The methods for parallelization were:

  • forking uses the fork system call to create new instances of the session (i.e. workers) that run parts of the computations. This is available on MacOS, unix, and linux. It is available to foreach via the doMC and doParallel packages. Historically, I have used doMC for my work but both were tested here.
  • sockets via the doParallel package. I don't know a whole lot about socket connections but they have been around a long time via the snow package and can run on all major operating systems.

  • threading: xgboost has the option to use openMP to parallelize the individual model fits.

This JSS paper from 2009 might be helpful.

Once nice thing about parallelism in caret is that you do not have to modify the package code. With foreach, you simply "register" a parallel backend and the caret functions automatically utilize the workers.

To be clear, the forking/socket approaches split the 1,250 model fits across the workers while the threading affects each individual model fit (one-at-a-time).

In each case, different number of workers were applied to the problems and the execution time was measured.

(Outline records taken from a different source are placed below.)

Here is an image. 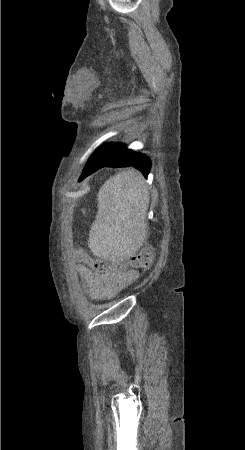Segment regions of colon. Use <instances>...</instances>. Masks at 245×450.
<instances>
[{
  "label": "colon",
  "mask_w": 245,
  "mask_h": 450,
  "mask_svg": "<svg viewBox=\"0 0 245 450\" xmlns=\"http://www.w3.org/2000/svg\"><path fill=\"white\" fill-rule=\"evenodd\" d=\"M153 253L154 251L152 248H141L137 252H135L128 261L116 262L112 267L117 271H122L123 267L126 264L131 265L132 267L137 269L148 268L152 263ZM77 257L78 259L89 265L92 271L96 274H103L111 267L110 265H108L106 260L97 257H91L82 249H79L77 251Z\"/></svg>",
  "instance_id": "1"
}]
</instances>
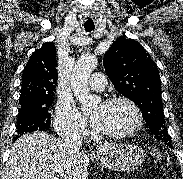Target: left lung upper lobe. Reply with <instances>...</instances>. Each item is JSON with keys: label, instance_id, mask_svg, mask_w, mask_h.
<instances>
[{"label": "left lung upper lobe", "instance_id": "1", "mask_svg": "<svg viewBox=\"0 0 183 179\" xmlns=\"http://www.w3.org/2000/svg\"><path fill=\"white\" fill-rule=\"evenodd\" d=\"M103 64L115 89L139 106L150 132L169 143L159 71L149 53L137 41L120 37L105 53Z\"/></svg>", "mask_w": 183, "mask_h": 179}]
</instances>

Since these are all recent Intel processors, hyper-threading can be used. This means that, even though you have X physical cores, there are 2X "logical cores" that can perform independent operations. For that reason, we can add more workers than physical cores. The order of all runs were randomized and run in clear R sessions.

First, let's look at the non-threading results. The raw execution times were:

par-plot-1.png

When converted to speed-ups, we get:

par-plot-su-1.png

The speed-up is the sequential time divided by the parallel time; a speed-up of 3 means that the parallel execution took a third less time than the sequential code.

My observations:

  • As expected, the desktops were substantially faster than the laptop. The speeds also rank-ordered with the age of the computer.
  • On the same machine, linux ran faster than windows by slightly less than a fold.
  • It appears that the speed-ups are linear up until we go beyond the number of physical cores. There is incremental benefit to using logical cores but it is small.
  • I've never seen a case where performance get's substantially worse as you increase the number of workers. If the model is already fast (e.g. PLS) or your workers exceed system memory, this isn't an issue.
  • There was no real difference in performance between forking and sockets (at least using doParallel).
  • The new iMacPro does really well. The speed-ups are linear up until about 8 or 9 cores. This means that an execution time of 38 minutes can be cut down to 4 or 5 minutes.

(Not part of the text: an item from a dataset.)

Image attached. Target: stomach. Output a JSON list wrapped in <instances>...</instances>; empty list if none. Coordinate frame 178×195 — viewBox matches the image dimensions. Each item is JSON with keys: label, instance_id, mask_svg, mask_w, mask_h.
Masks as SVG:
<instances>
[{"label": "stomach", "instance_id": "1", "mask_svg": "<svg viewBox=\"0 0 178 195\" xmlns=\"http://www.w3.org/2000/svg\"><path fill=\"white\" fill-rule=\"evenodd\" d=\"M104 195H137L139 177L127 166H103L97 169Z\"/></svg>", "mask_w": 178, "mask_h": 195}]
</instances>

The doMC results are strange. When the number of workers is a multiple of 5, there is a performance hit. At first I thought this was an aberration until it was apparent that it occurred over two operating systems and three computers. Also, it is specific to doMC; forking using doParallel does not have the same issue. I've notified the doMC package maintainer about it.

What about threading? These runs had foreach run sequentially and allowed xgb.train to run in parallel by adjusting the nthread argument. The results:

threads-1.png

This isn't so great and really surprising (or fair). We are starting and stopping threads 1,250 times across the model tuning process. In general, we want to parallelize the longest running part of the algorithm. I have no doubt of the utility of threading the computations for a single model but it can be counterproductive when model is called repeatedly.

The code and results can be found here if you are interested in more details.